The method to value inventory depends on the way the stock is tracked over time by a business. Businesses should value inventory at cost. As inventory is being sold and restocked constantly and the price is changing constantly, businesses should make a cost flow assumption, which it shall use. Generally, there are four commonly accepted methods to value inventory including FIFO, LIFO, Weight Average, and Specific Identification. However, there are uncommon inventory costing methods, which though not approved by GAAP are useful to make a comparison. Selecting these methods can smoothen your taxable income and gross profit.

Inventory Control Techniques

HIFO (Highest in, First out)

HIFO is an inventory control accounting method wherein the inventory having the highest cost is used first and taken from stock. Companies that select this method want to reduce their taxable income for a time period. The inventory recorded as used is the most expensive one, the company shall always record the maximum COGS or cost of goods sold.

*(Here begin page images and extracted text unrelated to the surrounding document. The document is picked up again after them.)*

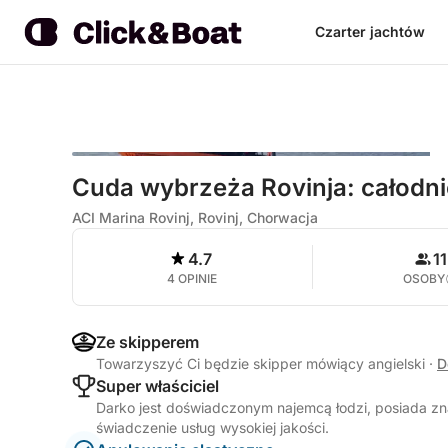
Czarter jachtów
Cuda wybrzeża Rovinja: całodn
ACI Marina Rovinj, Rovinj, Chorwacja
4.7
11
4 OPINIE
OSOBY
Ze skipperem
Towarzyszyć Ci będzie skipper mówiący angielski
·
D
Super właściciel
Darko jest doświadczonym najemcą łodzi, posiada zn
świadczenie usług wysokiej jakości.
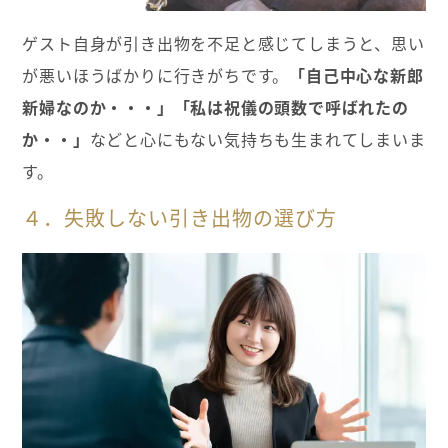
ゲスト自身が引き出物を不足と感じてしまうと、思い
が悪いほうばかりに行きがちです。
「自己中心な新郎
新婦なのか・・・」「私は祝儀の頭数で呼ばれたの
か・・」
などと心にもない気持ちも生まれてしまいま
す。
４．失敗しない引き出物の選び方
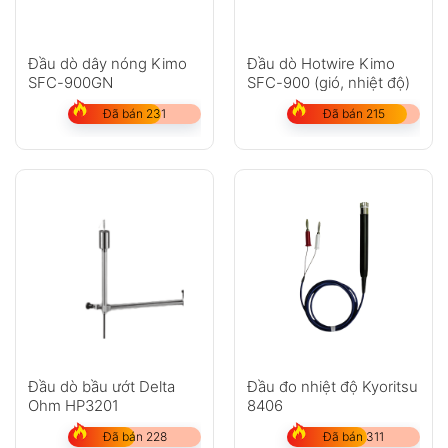
Đầu dò dây nóng Kimo
Đầu dò Hotwire Kimo
SFC-900GN
SFC-900 (gió, nhiệt độ)
Đã bán 231
Đã bán 215
Đầu dò bầu ướt Delta
Đầu đo nhiệt độ Kyoritsu
Ohm HP3201
8406
Đã bán 228
Đã bán 311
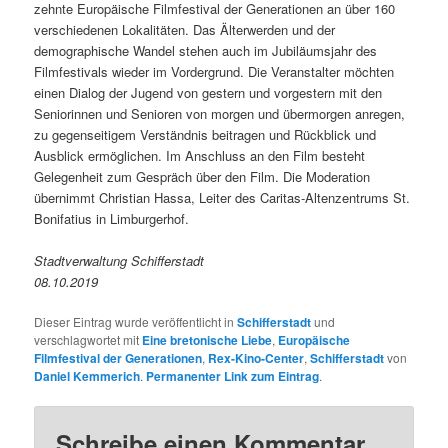
zehnte Europäische Filmfestival der Generationen an über 160
verschiedenen Lokalitäten. Das Älterwerden und der
demographische Wandel stehen auch im Jubiläumsjahr des
Filmfestivals wieder im Vordergrund. Die Veranstalter möchten
einen Dialog der Jugend von gestern und vorgestern mit den
Seniorinnen und Senioren von morgen und übermorgen anregen,
zu gegenseitigem Verständnis beitragen und Rückblick und
Ausblick ermöglichen. Im Anschluss an den Film besteht
Gelegenheit zum Gespräch über den Film. Die Moderation
übernimmt Christian Hassa, Leiter des Caritas-Altenzentrums St.
Bonifatius in Limburgerhof.
Stadtverwaltung Schifferstadt
08.10.2019
Dieser Eintrag wurde veröffentlicht in
Schifferstadt
und
verschlagwortet mit
Eine bretonische Liebe
,
Europäische
Filmfestival der Generationen
,
Rex-Kino-Center
,
Schifferstadt
von
Daniel Kemmerich
.
Permanenter Link zum Eintrag
.
Schreibe einen Kommentar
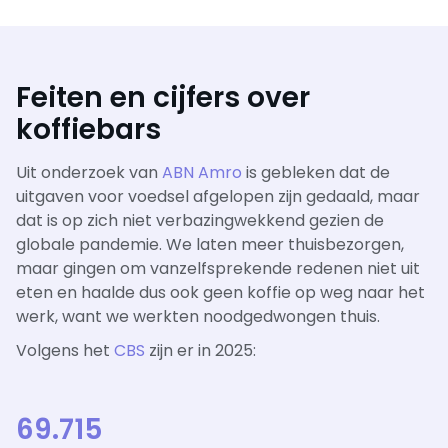
Feiten en cijfers over
koffiebars
Uit onderzoek van
ABN Amro
is gebleken dat de
uitgaven voor voedsel afgelopen zijn gedaald, maar
dat is op zich niet verbazingwekkend gezien de
globale pandemie. We laten meer thuisbezorgen,
maar gingen om vanzelfsprekende redenen niet uit
eten en haalde dus ook geen koffie op weg naar het
werk, want we werkten noodgedwongen thuis.
Volgens het
CBS
zijn er in 2025:
69.715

LOFO (Lowest in, First Out)

LOFO is a highly versatile and simple inventory control method. It means the materials or reserves having low purchase prices are first consumed. In the end, the reserves with high purchase prices remain. This method is used mostly in transportation and logistics, production logistics, warehouse management, inventory pricing, and requirements management

FEFO (First expired, first-out)

FEFO is an inventory control method to deal with perishable products and those have an expiry date beginning at the warehouse and ending at the store. The sell-date or expiry of a product triggers its valuation method. It allows you guaranteed quality that results in the benefit of customer satisfaction and promoting reputation.

Retail Inventory Method

Retailers use the retail inventory method to resell merchandise for estimating the end inventory balances. It is based on the relationship between the retail price and the cost of the merchandise. This method is an estimate and must be supplemented periodically by physical inventory count. It is an easy and quick method to find out the inventory balance.